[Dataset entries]
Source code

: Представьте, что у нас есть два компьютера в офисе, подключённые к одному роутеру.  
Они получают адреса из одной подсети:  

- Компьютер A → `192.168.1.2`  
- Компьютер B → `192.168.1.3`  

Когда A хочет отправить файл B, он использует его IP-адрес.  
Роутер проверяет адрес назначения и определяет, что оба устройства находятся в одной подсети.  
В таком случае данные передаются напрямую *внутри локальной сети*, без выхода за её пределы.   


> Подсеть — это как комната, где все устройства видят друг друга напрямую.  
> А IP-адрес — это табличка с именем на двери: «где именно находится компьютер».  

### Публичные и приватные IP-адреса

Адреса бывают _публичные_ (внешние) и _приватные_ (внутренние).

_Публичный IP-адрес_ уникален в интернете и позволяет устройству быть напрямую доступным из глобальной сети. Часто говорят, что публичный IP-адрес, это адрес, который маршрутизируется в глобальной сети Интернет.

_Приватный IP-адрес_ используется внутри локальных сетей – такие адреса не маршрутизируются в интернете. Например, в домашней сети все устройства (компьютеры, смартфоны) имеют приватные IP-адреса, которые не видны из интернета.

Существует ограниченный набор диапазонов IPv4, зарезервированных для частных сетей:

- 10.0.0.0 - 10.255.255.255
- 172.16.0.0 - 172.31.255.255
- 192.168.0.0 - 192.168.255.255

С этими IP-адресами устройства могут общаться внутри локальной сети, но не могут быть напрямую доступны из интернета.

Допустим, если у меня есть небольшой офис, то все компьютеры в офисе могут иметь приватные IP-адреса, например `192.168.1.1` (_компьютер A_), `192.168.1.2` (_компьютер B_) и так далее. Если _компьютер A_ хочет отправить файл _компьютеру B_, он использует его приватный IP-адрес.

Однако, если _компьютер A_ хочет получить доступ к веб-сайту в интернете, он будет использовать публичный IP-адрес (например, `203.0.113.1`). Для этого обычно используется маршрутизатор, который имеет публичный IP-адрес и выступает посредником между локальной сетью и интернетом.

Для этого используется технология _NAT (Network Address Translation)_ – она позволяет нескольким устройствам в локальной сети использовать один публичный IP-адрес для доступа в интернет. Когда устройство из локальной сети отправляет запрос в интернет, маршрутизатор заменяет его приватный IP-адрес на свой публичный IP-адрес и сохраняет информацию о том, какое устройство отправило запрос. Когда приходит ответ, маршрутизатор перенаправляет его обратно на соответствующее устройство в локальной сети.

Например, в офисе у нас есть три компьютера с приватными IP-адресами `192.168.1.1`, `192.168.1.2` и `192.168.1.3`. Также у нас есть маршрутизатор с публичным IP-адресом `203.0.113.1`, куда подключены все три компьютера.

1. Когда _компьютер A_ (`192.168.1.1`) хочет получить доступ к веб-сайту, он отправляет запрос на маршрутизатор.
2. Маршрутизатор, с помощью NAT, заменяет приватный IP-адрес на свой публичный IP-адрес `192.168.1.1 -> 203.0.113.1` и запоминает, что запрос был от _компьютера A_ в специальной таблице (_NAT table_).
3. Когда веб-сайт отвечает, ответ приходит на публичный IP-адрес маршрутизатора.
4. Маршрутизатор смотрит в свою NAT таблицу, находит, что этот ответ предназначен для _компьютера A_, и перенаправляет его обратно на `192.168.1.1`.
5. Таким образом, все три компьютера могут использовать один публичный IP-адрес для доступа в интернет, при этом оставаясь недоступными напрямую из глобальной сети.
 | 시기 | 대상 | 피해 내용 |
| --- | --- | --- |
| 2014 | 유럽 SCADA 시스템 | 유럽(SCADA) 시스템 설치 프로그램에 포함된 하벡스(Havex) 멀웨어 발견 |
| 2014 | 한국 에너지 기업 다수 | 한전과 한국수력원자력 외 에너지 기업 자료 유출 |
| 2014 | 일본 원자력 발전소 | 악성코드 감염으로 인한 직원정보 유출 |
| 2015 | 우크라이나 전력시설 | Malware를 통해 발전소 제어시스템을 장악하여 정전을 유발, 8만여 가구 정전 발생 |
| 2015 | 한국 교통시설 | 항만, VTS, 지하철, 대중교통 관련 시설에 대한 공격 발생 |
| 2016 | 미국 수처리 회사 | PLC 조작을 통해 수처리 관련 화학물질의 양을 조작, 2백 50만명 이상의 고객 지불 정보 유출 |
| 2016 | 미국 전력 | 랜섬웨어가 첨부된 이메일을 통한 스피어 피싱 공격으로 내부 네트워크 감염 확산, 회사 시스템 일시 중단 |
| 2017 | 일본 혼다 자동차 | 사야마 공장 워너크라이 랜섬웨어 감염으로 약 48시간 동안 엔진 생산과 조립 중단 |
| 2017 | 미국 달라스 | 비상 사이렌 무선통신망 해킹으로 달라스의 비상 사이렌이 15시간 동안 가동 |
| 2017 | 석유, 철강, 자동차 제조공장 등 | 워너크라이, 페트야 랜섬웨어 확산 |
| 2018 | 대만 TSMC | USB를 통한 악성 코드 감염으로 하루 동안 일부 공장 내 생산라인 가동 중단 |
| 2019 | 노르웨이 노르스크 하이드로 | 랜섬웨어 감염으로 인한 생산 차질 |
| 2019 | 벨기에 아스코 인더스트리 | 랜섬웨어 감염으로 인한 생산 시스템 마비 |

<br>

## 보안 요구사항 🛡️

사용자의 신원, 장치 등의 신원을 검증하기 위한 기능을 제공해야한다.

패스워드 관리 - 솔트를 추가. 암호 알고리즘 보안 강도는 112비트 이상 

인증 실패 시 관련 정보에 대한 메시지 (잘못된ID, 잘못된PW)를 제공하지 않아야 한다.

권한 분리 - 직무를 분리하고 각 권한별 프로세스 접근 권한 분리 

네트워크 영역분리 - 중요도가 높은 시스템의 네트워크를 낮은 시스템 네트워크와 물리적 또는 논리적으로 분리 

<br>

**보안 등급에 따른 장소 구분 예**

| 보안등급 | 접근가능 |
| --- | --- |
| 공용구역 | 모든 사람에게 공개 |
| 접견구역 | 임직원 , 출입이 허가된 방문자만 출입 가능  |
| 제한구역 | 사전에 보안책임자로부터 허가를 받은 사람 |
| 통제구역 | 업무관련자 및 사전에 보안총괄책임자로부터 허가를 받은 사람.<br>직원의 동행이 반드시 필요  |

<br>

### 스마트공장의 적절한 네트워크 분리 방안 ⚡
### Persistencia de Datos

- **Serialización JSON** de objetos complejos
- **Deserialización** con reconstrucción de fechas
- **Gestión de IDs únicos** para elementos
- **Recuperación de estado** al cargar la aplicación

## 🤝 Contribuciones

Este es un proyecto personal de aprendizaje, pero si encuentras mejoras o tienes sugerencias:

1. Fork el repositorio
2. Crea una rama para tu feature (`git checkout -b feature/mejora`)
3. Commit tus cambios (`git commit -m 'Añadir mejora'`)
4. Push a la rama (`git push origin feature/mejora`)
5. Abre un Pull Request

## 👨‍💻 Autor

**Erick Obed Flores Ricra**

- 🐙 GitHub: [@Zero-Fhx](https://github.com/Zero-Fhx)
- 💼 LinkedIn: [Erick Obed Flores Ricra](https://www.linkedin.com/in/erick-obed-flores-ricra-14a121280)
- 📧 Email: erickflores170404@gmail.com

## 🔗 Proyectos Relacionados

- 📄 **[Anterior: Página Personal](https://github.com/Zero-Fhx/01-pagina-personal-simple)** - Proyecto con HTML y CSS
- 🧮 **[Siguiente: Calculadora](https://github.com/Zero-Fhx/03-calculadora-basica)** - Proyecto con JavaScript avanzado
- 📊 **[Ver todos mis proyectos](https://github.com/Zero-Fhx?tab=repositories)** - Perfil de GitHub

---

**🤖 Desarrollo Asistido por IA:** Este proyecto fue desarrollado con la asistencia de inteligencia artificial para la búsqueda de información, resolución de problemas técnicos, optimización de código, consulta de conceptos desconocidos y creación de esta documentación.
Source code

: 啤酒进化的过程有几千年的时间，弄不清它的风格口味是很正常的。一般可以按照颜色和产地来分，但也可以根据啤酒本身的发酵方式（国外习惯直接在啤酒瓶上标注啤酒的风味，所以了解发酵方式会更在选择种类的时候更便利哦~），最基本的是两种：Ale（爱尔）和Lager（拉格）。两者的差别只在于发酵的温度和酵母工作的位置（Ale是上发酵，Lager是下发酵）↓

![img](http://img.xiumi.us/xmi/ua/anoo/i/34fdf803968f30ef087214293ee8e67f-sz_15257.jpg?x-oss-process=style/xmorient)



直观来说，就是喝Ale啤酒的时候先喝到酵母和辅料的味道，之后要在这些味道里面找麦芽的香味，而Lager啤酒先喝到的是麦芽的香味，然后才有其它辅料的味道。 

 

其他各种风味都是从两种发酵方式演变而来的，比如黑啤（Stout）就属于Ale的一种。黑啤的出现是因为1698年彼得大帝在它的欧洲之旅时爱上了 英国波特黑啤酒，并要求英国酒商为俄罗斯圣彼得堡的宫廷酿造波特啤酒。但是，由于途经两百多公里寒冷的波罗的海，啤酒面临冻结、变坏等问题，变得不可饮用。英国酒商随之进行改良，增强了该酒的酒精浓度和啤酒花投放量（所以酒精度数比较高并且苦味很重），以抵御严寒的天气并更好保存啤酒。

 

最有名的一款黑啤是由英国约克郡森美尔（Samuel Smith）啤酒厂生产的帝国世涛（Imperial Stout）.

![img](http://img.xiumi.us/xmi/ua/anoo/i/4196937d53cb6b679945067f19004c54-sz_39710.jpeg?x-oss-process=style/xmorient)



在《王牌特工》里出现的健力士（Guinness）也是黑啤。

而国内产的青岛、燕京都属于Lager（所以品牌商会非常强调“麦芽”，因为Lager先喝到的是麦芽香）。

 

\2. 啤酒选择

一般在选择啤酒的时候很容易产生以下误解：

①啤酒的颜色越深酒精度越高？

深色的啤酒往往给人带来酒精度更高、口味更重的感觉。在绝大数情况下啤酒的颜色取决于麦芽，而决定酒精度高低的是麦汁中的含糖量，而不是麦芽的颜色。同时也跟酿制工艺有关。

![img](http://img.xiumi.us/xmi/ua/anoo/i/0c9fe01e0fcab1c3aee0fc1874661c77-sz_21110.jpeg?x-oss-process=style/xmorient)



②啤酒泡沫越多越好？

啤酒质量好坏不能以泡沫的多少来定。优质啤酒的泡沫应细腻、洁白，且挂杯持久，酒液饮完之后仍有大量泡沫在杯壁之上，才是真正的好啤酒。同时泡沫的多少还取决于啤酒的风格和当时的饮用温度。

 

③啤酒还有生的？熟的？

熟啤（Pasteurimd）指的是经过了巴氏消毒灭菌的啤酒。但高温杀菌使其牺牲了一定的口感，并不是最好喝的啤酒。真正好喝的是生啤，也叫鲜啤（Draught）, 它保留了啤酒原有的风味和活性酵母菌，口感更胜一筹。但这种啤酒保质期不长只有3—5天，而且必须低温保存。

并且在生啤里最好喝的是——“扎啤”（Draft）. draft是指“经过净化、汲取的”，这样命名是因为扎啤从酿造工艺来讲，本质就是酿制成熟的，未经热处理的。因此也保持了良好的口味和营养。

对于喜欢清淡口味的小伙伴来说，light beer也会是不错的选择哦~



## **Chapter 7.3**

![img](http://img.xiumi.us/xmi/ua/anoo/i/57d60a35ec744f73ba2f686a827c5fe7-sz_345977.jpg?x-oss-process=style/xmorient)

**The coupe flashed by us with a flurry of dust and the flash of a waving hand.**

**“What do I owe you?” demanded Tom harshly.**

## TASK OBJECTIVE:
The lines to retype run from the start of the entries through the line containing "глобальной сети Интернет."; reproduce them exactly and add nothing.

## THE ANSWER:
Source code

: Представьте, что у нас есть два компьютера в офисе, подключённые к одному роутеру.  
Они получают адреса из одной подсети:  

- Компьютер A → `192.168.1.2`  
- Компьютер B → `192.168.1.3`  

Когда A хочет отправить файл B, он использует его IP-адрес.  
Роутер проверяет адрес назначения и определяет, что оба устройства находятся в одной подсети.  
В таком случае данные передаются напрямую *внутри локальной сети*, без выхода за её пределы.   


> Подсеть — это как комната, где все устройства видят друг друга напрямую.  
> А IP-адрес — это табличка с именем на двери: «где именно находится компьютер».  

### Публичные и приватные IP-адреса

Адреса бывают _публичные_ (внешние) и _приватные_ (внутренние).

_Публичный IP-адрес_ уникален в интернете и позволяет устройству быть напрямую доступным из глобальной сети. Часто говорят, что публичный IP-адрес, это адрес, который маршрутизируется в глобальной сети Интернет.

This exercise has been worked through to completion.